I was trying to change few levels in my factor variable by simply coercing characters on that factor variable but it dint seem to work.
data(iris)
iris$Species[c(50:120)] <- rep("Random", 71)
## Warning: invalid factor level, NAs generated
iris$Species
## [1] setosa setosa setosa setosa setosa setosa setosa
## [8] setosa setosa setosa setosa setosa setosa setosa
## [15] setosa setosa setosa setosa setosa setosa setosa
## [22] setosa setosa setosa setosa setosa setosa setosa
## [29] setosa setosa setosa setosa setosa setosa setosa
## [36] setosa setosa setosa setosa setosa setosa setosa
## [43] setosa setosa setosa setosa setosa setosa setosa
## [50] <NA> <NA> <NA> <NA> <NA> <NA> <NA>
## [57] <NA> <NA> <NA> <NA> <NA> <NA> <NA>
## [64] <NA> <NA> <NA> <NA> <NA> <NA> <NA>
## [71] <NA> <NA> <NA> <NA> <NA> <NA> <NA>
## [78] <NA> <NA> <NA> <NA> <NA> <NA> <NA>
## [85] <NA> <NA> <NA> <NA> <NA> <NA> <NA>
## [92] <NA> <NA> <NA> <NA> <NA> <NA> <NA>
## [99] <NA> <NA> <NA> <NA> <NA> <NA> <NA>
## [106] <NA> <NA> <NA> <NA> <NA> <NA> <NA>
## [113] <NA> <NA> <NA> <NA> <NA> <NA> <NA>
## [120] <NA> virginica virginica virginica virginica virginica virginica
## [127] virginica virginica virginica virginica virginica virginica virginica
## [134] virginica virginica virginica virginica virginica virginica virginica
## [141] virginica virginica virginica virginica virginica virginica virginica
## [148] virginica virginica virginica
## Levels: setosa versicolor virginica
Well, I did find a way to find a work around for that by doing this:
iris$Species <- as.character(iris$Species)
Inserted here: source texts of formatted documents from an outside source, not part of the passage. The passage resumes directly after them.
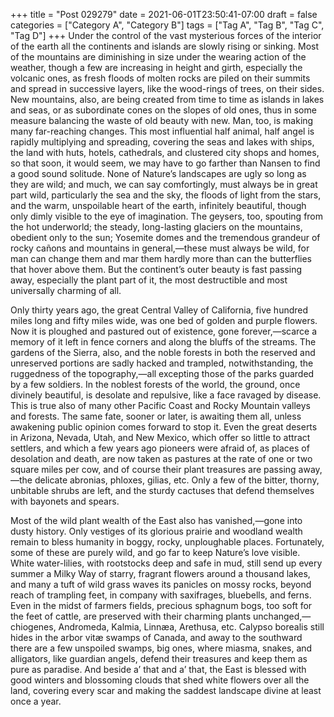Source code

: +++
title = "Post 029279"
date = 2021-06-01T23:50:41-07:00
draft = false
categories = ["Category A", "Category B"]
tags = ["Tag A", "Tag B", "Tag C", "Tag D"]
+++
Under the control of the vast mysterious forces of the interior of the earth all the continents and islands are slowly rising or sinking. Most of the mountains are diminishing in size under the wearing action of the weather, though a few are increasing in height and girth, especially the volcanic ones, as fresh floods of molten rocks are piled on their summits and spread in successive layers, like the wood-rings of trees, on their sides. New mountains, also, are being created from time to time as islands in lakes and seas, or as subordinate cones on the slopes of old ones, thus in some measure balancing the waste of old beauty with new. Man, too, is making many far-reaching changes. This most influential half animal, half angel is rapidly multiplying and spreading, covering the seas and lakes with ships, the land with huts, hotels, cathedrals, and clustered city shops and homes, so that soon, it would seem, we may have to go farther than Nansen to find a good sound solitude. None of Nature’s landscapes are ugly so long as they are wild; and much, we can say comfortingly, must always be in great part wild, particularly the sea and the sky, the floods of light from the stars, and the warm, unspoilable heart of the earth, infinitely beautiful, though only dimly visible to the eye of imagination. The geysers, too, spouting from the hot underworld; the steady, long-lasting glaciers on the mountains, obedient only to the sun; Yosemite domes and the tremendous grandeur of rocky cañons and mountains in general,—these must always be wild, for man can change them and mar them hardly more than can the butterflies that hover above them. But the continent’s outer beauty is fast passing away, especially the plant part of it, the most destructible and most universally charming of all.

Only thirty years ago, the great Central Valley of California, five hundred miles long and fifty miles wide, was one bed of golden and purple flowers. Now it is ploughed and pastured out of existence, gone forever,—scarce a memory of it left in fence corners and along the bluffs of the streams. The gardens of the Sierra, also, and the noble forests in both the reserved and unreserved portions are sadly hacked and trampled, notwithstanding, the ruggedness of the topography,—all excepting those of the parks guarded by a few soldiers. In the noblest forests of the world, the ground, once divinely beautiful, is desolate and repulsive, like a face ravaged by disease. This is true also of many other Pacific Coast and Rocky Mountain valleys and forests. The same fate, sooner or later, is awaiting them all, unless awakening public opinion comes forward to stop it. Even the great deserts in Arizona, Nevada, Utah, and New Mexico, which offer so little to attract settlers, and which a few years ago pioneers were afraid of, as places of desolation and death, are now taken as pastures at the rate of one or two square miles per cow, and of course their plant treasures are passing away,—the delicate abronias, phloxes, gilias, etc. Only a few of the bitter, thorny, unbitable shrubs are left, and the sturdy cactuses that defend themselves with bayonets and spears.

Most of the wild plant wealth of the East also has vanished,—gone into dusty history. Only vestiges of its glorious prairie and woodland wealth remain to bless humanity in boggy, rocky, unploughable places. Fortunately, some of these are purely wild, and go far to keep Nature’s love visible. White water-lilies, with rootstocks deep and safe in mud, still send up every summer a Milky Way of starry, fragrant flowers around a thousand lakes, and many a tuft of wild grass waves its panicles on mossy rocks, beyond reach of trampling feet, in company with saxifrages, bluebells, and ferns. Even in the midst of farmers fields, precious sphagnum bogs, too soft for the feet of cattle, are preserved with their charming plants unchanged,—chiogenes, Andromeda, Kalmia, Linnæa, Arethusa, etc. Calypso borealis still hides in the arbor vitæ swamps of Canada, and away to the southward there are a few unspoiled swamps, big ones, where miasma, snakes, and alligators, like guardian angels, defend their treasures and keep them as pure as paradise. And beside a’ that and a’ that, the East is blessed with good winters and blossoming clouds that shed white flowers over all the land, covering every scar and making the saddest landscape divine at least once a year.
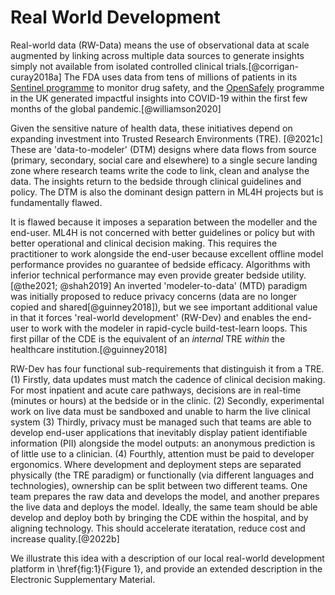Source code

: # Real World Development

Real-world data (RW-Data) means the use of observational data at scale augmented by linking across multiple data sources to generate insights simply not available from isolated controlled clinical trials.[@corrigan-curay2018a] The FDA uses data from tens of millions of patients in its [Sentinel programme](https://www.sentinelinitiative.org) to monitor drug safety, and the [OpenSafely](https://www.opensafely.org) programme in the UK generated impactful insights into COVID-19 within the first few months of the global pandemic.[@williamson2020] 

Given the sensitive nature of health data, these initiatives depend on expanding investment into Trusted Research Environments (TRE). [@2021c] These are 'data-to-modeler' (DTM) designs where data flows from source (primary, secondary, social care and elsewhere) to a single secure landing zone where research teams write the code to link, clean and analyse the data. The insights return to the bedside through clinical guidelines and policy. The DTM is also the dominant design pattern in ML4H projects but is fundamentally flawed.

It is flawed because it imposes a separation between the modeller and the end-user. ML4H is not concerned with better guidelines or policy but with better operational and clinical decision making. This requires the practitioner to work alongside the end-user because excellent offline model performance provides no guarantee of bedside efficacy. Algorithms with inferior technical performance may even provide greater bedside utility.[@the2021; @shah2019] An inverted 'modeler-to-data' (MTD) paradigm was initially proposed to reduce privacy concerns (data are no longer copied and shared[@guinney2018]), but we see important additional value in that it forces 'real-world development' (RW-Dev) and enables the end-user to work with the modeler in rapid-cycle build-test-learn loops. This first pillar of the CDE is the equivalent of an *internal* TRE *within* the healthcare institution.[@guinney2018] 

RW-Dev has four functional sub-requirements that distinguish it from a TRE. (1) Firstly, data updates must match the cadence of clinical decision making. For most inpatient and acute care pathways, decisions are in real-time (minutes or hours) at the bedside or in the clinic. (2) Secondly, experimental work on live data must be sandboxed and unable to harm the live clinical system (3) Thirdly, privacy must be managed such that teams are able to develop end-user applications that inevitably display patient identifiable information (PII) alongside the model outputs: an anonymous prediction is of little use to a clinician. (4) Fourthly, attention must be paid to developer ergonomics. Where development and deployment steps are separated physically (the TRE paradigm) or functionally (via different languages and technologies), ownership can be split between two different teams. One team prepares the raw data and develops the model, and another prepares the live data and deploys the model. Ideally, the same team should be able develop and deploy both by bringing the CDE within the hospital, and by aligning technology. This should accelerate iteratation, reduce cost and increase quality.[@2022b]

We illustrate this idea with a description of our local real-world development platform in \href{fig:1}{Figure 1}, and provide an extended description in the Electronic Supplementary Material.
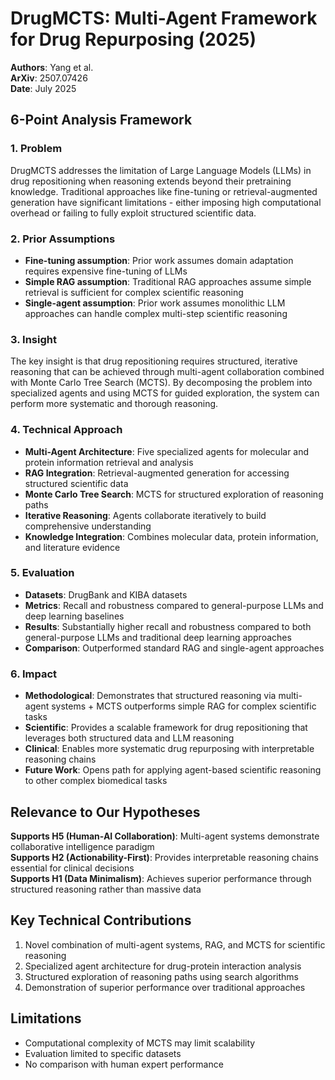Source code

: # DrugMCTS: Multi-Agent Framework for Drug Repurposing (2025)

**Authors**: Yang et al.  
**ArXiv**: 2507.07426  
**Date**: July 2025  

## 6-Point Analysis Framework

### 1. Problem
DrugMCTS addresses the limitation of Large Language Models (LLMs) in drug repositioning when reasoning extends beyond their pretraining knowledge. Traditional approaches like fine-tuning or retrieval-augmented generation have significant limitations - either imposing high computational overhead or failing to fully exploit structured scientific data.

### 2. Prior Assumptions
- **Fine-tuning assumption**: Prior work assumes domain adaptation requires expensive fine-tuning of LLMs
- **Simple RAG assumption**: Traditional RAG approaches assume simple retrieval is sufficient for complex scientific reasoning
- **Single-agent assumption**: Prior work assumes monolithic LLM approaches can handle complex multi-step scientific reasoning

### 3. Insight
The key insight is that drug repositioning requires structured, iterative reasoning that can be achieved through multi-agent collaboration combined with Monte Carlo Tree Search (MCTS). By decomposing the problem into specialized agents and using MCTS for guided exploration, the system can perform more systematic and thorough reasoning.

### 4. Technical Approach
- **Multi-Agent Architecture**: Five specialized agents for molecular and protein information retrieval and analysis
- **RAG Integration**: Retrieval-augmented generation for accessing structured scientific data
- **Monte Carlo Tree Search**: MCTS for structured exploration of reasoning paths
- **Iterative Reasoning**: Agents collaborate iteratively to build comprehensive understanding
- **Knowledge Integration**: Combines molecular data, protein information, and literature evidence

### 5. Evaluation
- **Datasets**: DrugBank and KIBA datasets
- **Metrics**: Recall and robustness compared to general-purpose LLMs and deep learning baselines
- **Results**: Substantially higher recall and robustness compared to both general-purpose LLMs and traditional deep learning approaches
- **Comparison**: Outperformed standard RAG and single-agent approaches

### 6. Impact
- **Methodological**: Demonstrates that structured reasoning via multi-agent systems + MCTS outperforms simple RAG for complex scientific tasks
- **Scientific**: Provides a scalable framework for drug repositioning that leverages both structured data and LLM reasoning
- **Clinical**: Enables more systematic drug repurposing with interpretable reasoning chains
- **Future Work**: Opens path for applying agent-based scientific reasoning to other complex biomedical tasks

## Relevance to Our Hypotheses

**Supports H5 (Human-AI Collaboration)**: Multi-agent systems demonstrate collaborative intelligence paradigm  
**Supports H2 (Actionability-First)**: Provides interpretable reasoning chains essential for clinical decisions  
**Supports H1 (Data Minimalism)**: Achieves superior performance through structured reasoning rather than massive data

## Key Technical Contributions
1. Novel combination of multi-agent systems, RAG, and MCTS for scientific reasoning
2. Specialized agent architecture for drug-protein interaction analysis
3. Structured exploration of reasoning paths using search algorithms
4. Demonstration of superior performance over traditional approaches

## Limitations
- Computational complexity of MCTS may limit scalability
- Evaluation limited to specific datasets
- No comparison with human expert performance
iris$Species[c(50:120)] <- rep("Random", 71)
iris$Species <- as.factor(iris$Species)
iris$Species
## [1] setosa setosa setosa setosa setosa setosa setosa
## [8] setosa setosa setosa setosa setosa setosa setosa
## [15] setosa setosa setosa setosa setosa setosa setosa
## [22] setosa setosa setosa setosa setosa setosa setosa
## [29] setosa setosa setosa setosa setosa setosa setosa
## [36] setosa setosa setosa setosa setosa setosa setosa
## [43] setosa setosa setosa setosa setosa setosa setosa
## [50] Random Random Random Random Random Random Random
## [57] Random Random Random Random Random Random Random
## [64] Random Random Random Random Random Random Random
## [71] Random Random Random Random Random Random Random
## [78] Random Random Random Random Random Random Random
## [85] Random Random Random Random Random Random Random
## [92] Random Random Random Random Random Random Random
## [99] Random Random Random Random Random Random Random
## [106] Random Random Random Random Random Random Random
## [113] Random Random Random Random Random Random Random
## [120] Random virginica virginica virginica virginica virginica virginica
## [127] virginica virginica virginica virginica virginica virginica virginica
## [134] virginica virginica virginica virginica virginica virginica virginica
## [141] virginica virginica virginica virginica virginica virginica virginica
## [148] virginica virginica virginica
## Levels: Random setosa virginica
This problem annoyed me at first, “Why would R not allow me to change/add factor levels!?!@#!@#?” but then Utkarsh and I had a conversation about this which made me think otherwise.
Excerpts from the conversation:
Utkarsh: It is usually not good to create data on the fly. Besides, when you create a factor variable, you should give the finite set of values it can take. This prevents future mistakes. It is called type checking. Python does not do it. R does it to some extent. C does it to some extent. Haskell does it very very strictly and it prevents about 50% of bugs from appearing. Let's say you misspell one of the levels.
In retrospect, it actually makes sense for us not to be able to add/edit the levels in factor variables. For a simple reason, we “might” make mistake, and misspelling a factor level could cause serious trouble. Lesson learnt!